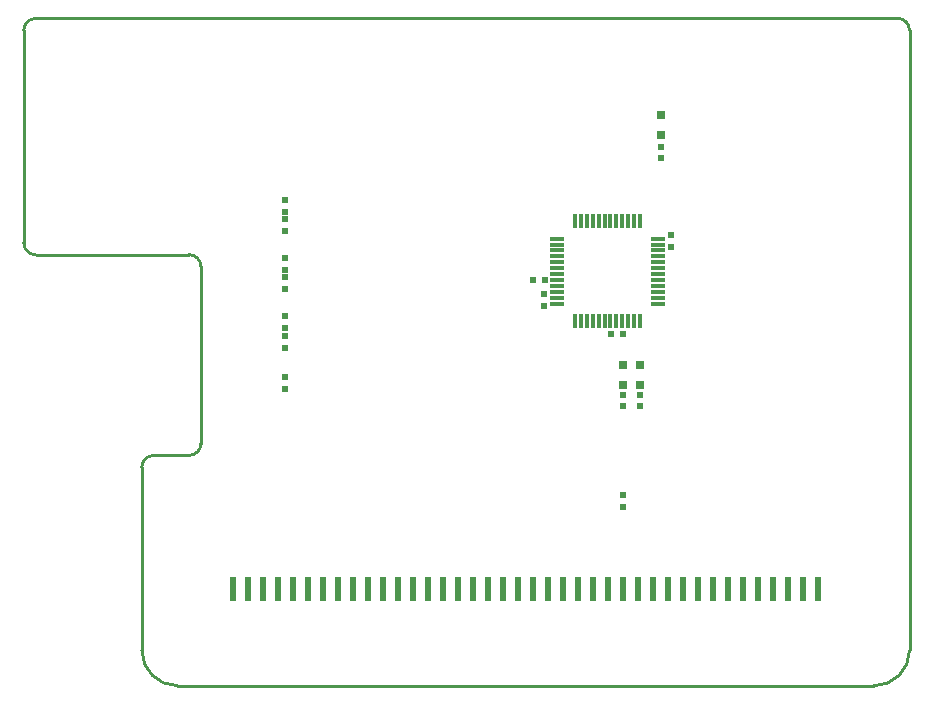
<source format=gtp>
G04*
G04 #@! TF.GenerationSoftware,Altium Limited,Altium Designer,21.1.1 (26)*
G04*
G04 Layer_Color=8421504*
%FSAX25Y25*%
%MOIN*%
G70*
G04*
G04 #@! TF.SameCoordinates,385E19C8-3E5E-4D6B-97ED-1EBFA2F8C446*
G04*
G04*
G04 #@! TF.FilePolarity,Positive*
G04*
G01*
G75*
%ADD15C,0.01000*%
%ADD16R,0.01937X0.07843*%
%ADD17R,0.02756X0.02756*%
%ADD18R,0.02165X0.01968*%
%ADD19R,0.04724X0.01181*%
%ADD20R,0.01181X0.04724*%
%ADD21R,0.02165X0.01968*%
%ADD22R,0.01968X0.02165*%
%ADD23R,0.01968X0.02165*%
D15*
X-0035433Y0222441D02*
G03*
X-0039370Y0218504I0000000J-0003937D01*
G01*
X0255906D02*
G03*
X0251969Y0222441I-0003937J0000000D01*
G01*
X0000000Y0011811D02*
G03*
X0011811Y0000000I0011811J0000000D01*
G01*
X0244094D02*
G03*
X0255906Y0011811I0000000J0011811D01*
G01*
X0019685Y0139764D02*
G03*
X0015748Y0143701I-0003937J0000000D01*
G01*
X0003937Y0076772D02*
G03*
X0000000Y0072835I0000000J-0003937D01*
G01*
X-0039370Y0147638D02*
G03*
X-0035433Y0143701I0003937J0000000D01*
G01*
X0015748Y0076772D02*
G03*
X0019685Y0080709I0000000J0003937D01*
G01*
X0255906Y0011811D02*
Y0218504D01*
X-0035433Y0222441D02*
X0251969D01*
X-0039370Y0147638D02*
Y0218504D01*
X-0035433Y0143701D02*
X0015748D01*
X0000000Y0011811D02*
Y0072835D01*
X0011811Y0000000D02*
X0244094D01*
X0019685Y0080709D02*
Y0139764D01*
X0003937Y0076772D02*
X0015748D01*
D16*
X0050453Y0032106D02*
D03*
X0030453D02*
D03*
X0035453D02*
D03*
X0040453D02*
D03*
X0045453D02*
D03*
X0055453D02*
D03*
X0060453D02*
D03*
X0065453D02*
D03*
X0070453D02*
D03*
X0075453D02*
D03*
X0080453D02*
D03*
X0085453D02*
D03*
X0090453D02*
D03*
X0095453D02*
D03*
X0100453D02*
D03*
X0205453D02*
D03*
X0210453D02*
D03*
X0215453D02*
D03*
X0220453D02*
D03*
X0225453D02*
D03*
X0180453D02*
D03*
X0185453D02*
D03*
X0190453D02*
D03*
X0195453D02*
D03*
X0200453D02*
D03*
X0155453D02*
D03*
X0160453D02*
D03*
X0165453D02*
D03*
X0170453D02*
D03*
X0175453D02*
D03*
X0130453D02*
D03*
X0135453D02*
D03*
X0140453D02*
D03*
X0145453D02*
D03*
X0150453D02*
D03*
X0105453D02*
D03*
X0110453D02*
D03*
X0115453D02*
D03*
X0120453D02*
D03*
X0125453D02*
D03*
D17*
X0166043Y0100295D02*
D03*
Y0106791D02*
D03*
X0160433D02*
D03*
Y0100295D02*
D03*
X0172953Y0190236D02*
D03*
Y0183740D02*
D03*
D18*
X0047736Y0162008D02*
D03*
Y0158071D02*
D03*
X0173031Y0179724D02*
D03*
Y0175787D02*
D03*
X0047638Y0102756D02*
D03*
Y0098819D02*
D03*
X0047850Y0123316D02*
D03*
Y0119379D02*
D03*
X0047835Y0132185D02*
D03*
Y0136122D02*
D03*
X0047736Y0151476D02*
D03*
Y0155413D02*
D03*
X0047835Y0142618D02*
D03*
Y0138681D02*
D03*
Y0112500D02*
D03*
Y0116437D02*
D03*
X0160433Y0059547D02*
D03*
Y0063484D02*
D03*
X0166043Y0097047D02*
D03*
Y0093110D02*
D03*
X0160531Y0097047D02*
D03*
Y0093110D02*
D03*
D19*
X0138484Y0127362D02*
D03*
Y0129331D02*
D03*
Y0131299D02*
D03*
Y0133268D02*
D03*
Y0135236D02*
D03*
Y0137205D02*
D03*
Y0139173D02*
D03*
Y0141142D02*
D03*
Y0143110D02*
D03*
Y0145079D02*
D03*
Y0147047D02*
D03*
Y0149016D02*
D03*
X0171949D02*
D03*
Y0147047D02*
D03*
Y0145079D02*
D03*
Y0143110D02*
D03*
Y0141142D02*
D03*
Y0139173D02*
D03*
Y0137205D02*
D03*
Y0135236D02*
D03*
Y0133268D02*
D03*
Y0131299D02*
D03*
Y0129331D02*
D03*
Y0127362D02*
D03*
D20*
X0144390Y0154921D02*
D03*
X0146358D02*
D03*
X0148327D02*
D03*
X0150295D02*
D03*
X0152264D02*
D03*
X0154232D02*
D03*
X0156201D02*
D03*
X0158169D02*
D03*
X0160138D02*
D03*
X0162106D02*
D03*
X0164075D02*
D03*
X0166043D02*
D03*
Y0121457D02*
D03*
X0164075D02*
D03*
X0162106D02*
D03*
X0160138D02*
D03*
X0158169D02*
D03*
X0156201D02*
D03*
X0154232D02*
D03*
X0152264D02*
D03*
X0150295D02*
D03*
X0148327D02*
D03*
X0146358D02*
D03*
X0144390D02*
D03*
D21*
X0176378Y0150197D02*
D03*
Y0146260D02*
D03*
X0133957Y0126476D02*
D03*
Y0130413D02*
D03*
D22*
X0134252Y0135236D02*
D03*
X0130315D02*
D03*
D23*
X0160335Y0117224D02*
D03*
X0156398D02*
D03*
M02*

</source>
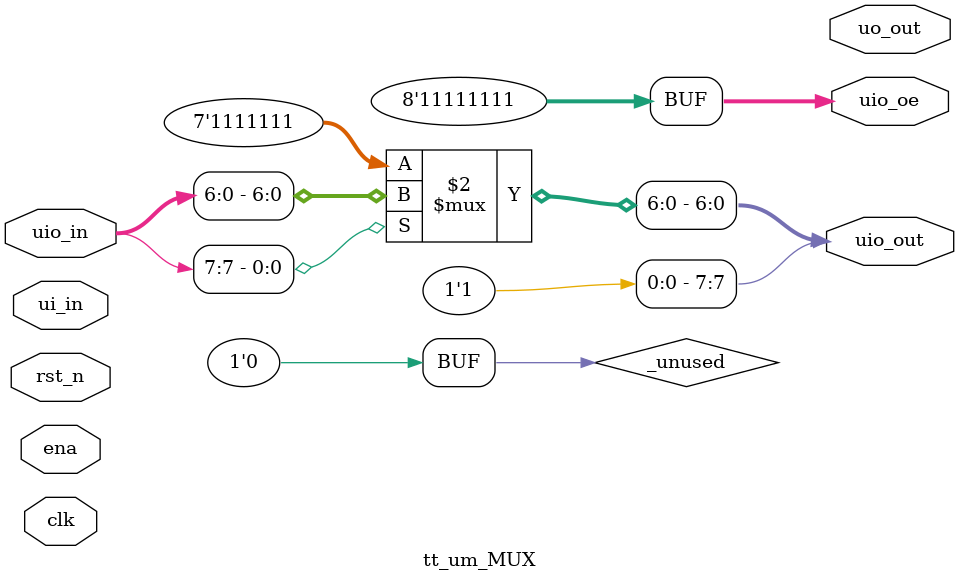
<source format=v>
/*
 * Copyright (c) 2024 Sally Qiao (Hui Qiao)
 * SPDX-License-Identifier: Apache-2.0
 */

`default_nettype none

module tt_um_MUX (
    input  wire [7:0] ui_in,    // Dedicated inputs
    output wire [7:0] uo_out,   // Dedicated outputs
    input  wire [7:0] uio_in,   // IOs: Input path
    output wire [7:0] uio_out,  // IOs: Output path
    output wire [7:0] uio_oe,   // IOs: Enable path (active high: 0=input, 1=output)
    input  wire       ena,      // always 1 when the design is powered, so you can ignore it
    input  wire       clk,      // clock
    input  wire       rst_n     // reset_n - low to reset
);

  
  assign uio_oe  = 255;
  assign uio_out[6:0] = (uio_in[7] == uio_oe[7]) ? uio_in[6:0] : uio_oe[6:0];
    assign uio_out [7] = 1;
                            
  // List all unused inputs to prevent warnings
  wire _unused = &{ena, clk, rst_n, 1'b0};

endmodule

</source>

══════════

• **PROMPT**
Copy the entries above verbatim. Pictures do not belong in the copy.

• **COMPLETED TASK**
<source format=gtp>
G04*
G04 #@! TF.GenerationSoftware,Altium Limited,Altium Designer,21.1.1 (26)*
G04*
G04 Layer_Color=8421504*
%FSAX25Y25*%
%MOIN*%
G70*
G04*
G04 #@! TF.SameCoordinates,385E19C8-3E5E-4D6B-97ED-1EBFA2F8C446*
G04*
G04*
G04 #@! TF.FilePolarity,Positive*
G04*
G01*
G75*
%ADD15C,0.01000*%
%ADD16R,0.01937X0.07843*%
%ADD17R,0.02756X0.02756*%
%ADD18R,0.02165X0.01968*%
%ADD19R,0.04724X0.01181*%
%ADD20R,0.01181X0.04724*%
%ADD21R,0.02165X0.01968*%
%ADD22R,0.01968X0.02165*%
%ADD23R,0.01968X0.02165*%
D15*
X-0035433Y0222441D02*
G03*
X-0039370Y0218504I0000000J-0003937D01*
G01*
X0255906D02*
G03*
X0251969Y0222441I-0003937J0000000D01*
G01*
X0000000Y0011811D02*
G03*
X0011811Y0000000I0011811J0000000D01*
G01*
X0244094D02*
G03*
X0255906Y0011811I0000000J0011811D01*
G01*
X0019685Y0139764D02*
G03*
X0015748Y0143701I-0003937J0000000D01*
G01*
X0003937Y0076772D02*
G03*
X0000000Y0072835I0000000J-0003937D01*
G01*
X-0039370Y0147638D02*
G03*
X-0035433Y0143701I0003937J0000000D01*
G01*
X0015748Y0076772D02*
G03*
X0019685Y0080709I0000000J0003937D01*
G01*
X0255906Y0011811D02*
Y0218504D01*
X-0035433Y0222441D02*
X0251969D01*
X-0039370Y0147638D02*
Y0218504D01*
X-0035433Y0143701D02*
X0015748D01*
X0000000Y0011811D02*
Y0072835D01*
X0011811Y0000000D02*
X0244094D01*
X0019685Y0080709D02*
Y0139764D01*
X0003937Y0076772D02*
X0015748D01*
D16*
X0050453Y0032106D02*
D03*
X0030453D02*
D03*
X0035453D02*
D03*
X0040453D02*
D03*
X0045453D02*
D03*
X0055453D02*
D03*
X0060453D02*
D03*
X0065453D02*
D03*
X0070453D02*
D03*
X0075453D02*
D03*
X0080453D02*
D03*
X0085453D02*
D03*
X0090453D02*
D03*
X0095453D02*
D03*
X0100453D02*
D03*
X0205453D02*
D03*
X0210453D02*
D03*
X0215453D02*
D03*
X0220453D02*
D03*
X0225453D02*
D03*
X0180453D02*
D03*
X0185453D02*
D03*
X0190453D02*
D03*
X0195453D02*
D03*
X0200453D02*
D03*
X0155453D02*
D03*
X0160453D02*
D03*
X0165453D02*
D03*
X0170453D02*
D03*
X0175453D02*
D03*
X0130453D02*
D03*
X0135453D02*
D03*
X0140453D02*
D03*
X0145453D02*
D03*
X0150453D02*
D03*
X0105453D02*
D03*
X0110453D02*
D03*
X0115453D02*
D03*
X0120453D02*
D03*
X0125453D02*
D03*
D17*
X0166043Y0100295D02*
D03*
Y0106791D02*
D03*
X0160433D02*
D03*
Y0100295D02*
D03*
X0172953Y0190236D02*
D03*
Y0183740D02*
D03*
D18*
X0047736Y0162008D02*
D03*
Y0158071D02*
D03*
X0173031Y0179724D02*
D03*
Y0175787D02*
D03*
X0047638Y0102756D02*
D03*
Y0098819D02*
D03*
X0047850Y0123316D02*
D03*
Y0119379D02*
D03*
X0047835Y0132185D02*
D03*
Y0136122D02*
D03*
X0047736Y0151476D02*
D03*
Y0155413D02*
D03*
X0047835Y0142618D02*
D03*
Y0138681D02*
D03*
Y0112500D02*
D03*
Y0116437D02*
D03*
X0160433Y0059547D02*
D03*
Y0063484D02*
D03*
X0166043Y0097047D02*
D03*
Y0093110D02*
D03*
X0160531Y0097047D02*
D03*
Y0093110D02*
D03*
D19*
X0138484Y0127362D02*
D03*
Y0129331D02*
D03*
Y0131299D02*
D03*
Y0133268D02*
D03*
Y0135236D02*
D03*
Y0137205D02*
D03*
Y0139173D02*
D03*
Y0141142D02*
D03*
Y0143110D02*
D03*
Y0145079D02*
D03*
Y0147047D02*
D03*
Y0149016D02*
D03*
X0171949D02*
D03*
Y0147047D02*
D03*
Y0145079D02*
D03*
Y0143110D02*
D03*
Y0141142D02*
D03*
Y0139173D02*
D03*
Y0137205D02*
D03*
Y0135236D02*
D03*
Y0133268D02*
D03*
Y0131299D02*
D03*
Y0129331D02*
D03*
Y0127362D02*
D03*
D20*
X0144390Y0154921D02*
D03*
X0146358D02*
D03*
X0148327D02*
D03*
X0150295D02*
D03*
X0152264D02*
D03*
X0154232D02*
D03*
X0156201D02*
D03*
X0158169D02*
D03*
X0160138D02*
D03*
X0162106D02*
D03*
X0164075D02*
D03*
X0166043D02*
D03*
Y0121457D02*
D03*
X0164075D02*
D03*
X0162106D02*
D03*
X0160138D02*
D03*
X0158169D02*
D03*
X0156201D02*
D03*
X0154232D02*
D03*
X0152264D02*
D03*
X0150295D02*
D03*
X0148327D02*
D03*
X0146358D02*
D03*
X0144390D02*
D03*
D21*
X0176378Y0150197D02*
D03*
Y0146260D02*
D03*
X0133957Y0126476D02*
D03*
Y0130413D02*
D03*
D22*
X0134252Y0135236D02*
D03*
X0130315D02*
D03*
D23*
X0160335Y0117224D02*
D03*
X0156398D02*
D03*
M02*

</source>
<source format=v>
/*
 * Copyright (c) 2024 Sally Qiao (Hui Qiao)
 * SPDX-License-Identifier: Apache-2.0
 */

`default_nettype none

module tt_um_MUX (
    input  wire [7:0] ui_in,    // Dedicated inputs
    output wire [7:0] uo_out,   // Dedicated outputs
    input  wire [7:0] uio_in,   // IOs: Input path
    output wire [7:0] uio_out,  // IOs: Output path
    output wire [7:0] uio_oe,   // IOs: Enable path (active high: 0=input, 1=output)
    input  wire       ena,      // always 1 when the design is powered, so you can ignore it
    input  wire       clk,      // clock
    input  wire       rst_n     // reset_n - low to reset
);

  
  assign uio_oe  = 255;
  assign uio_out[6:0] = (uio_in[7] == uio_oe[7]) ? uio_in[6:0] : uio_oe[6:0];
    assign uio_out [7] = 1;
                            
  // List all unused inputs to prevent warnings
  wire _unused = &{ena, clk, rst_n, 1'b0};

endmodule

</source>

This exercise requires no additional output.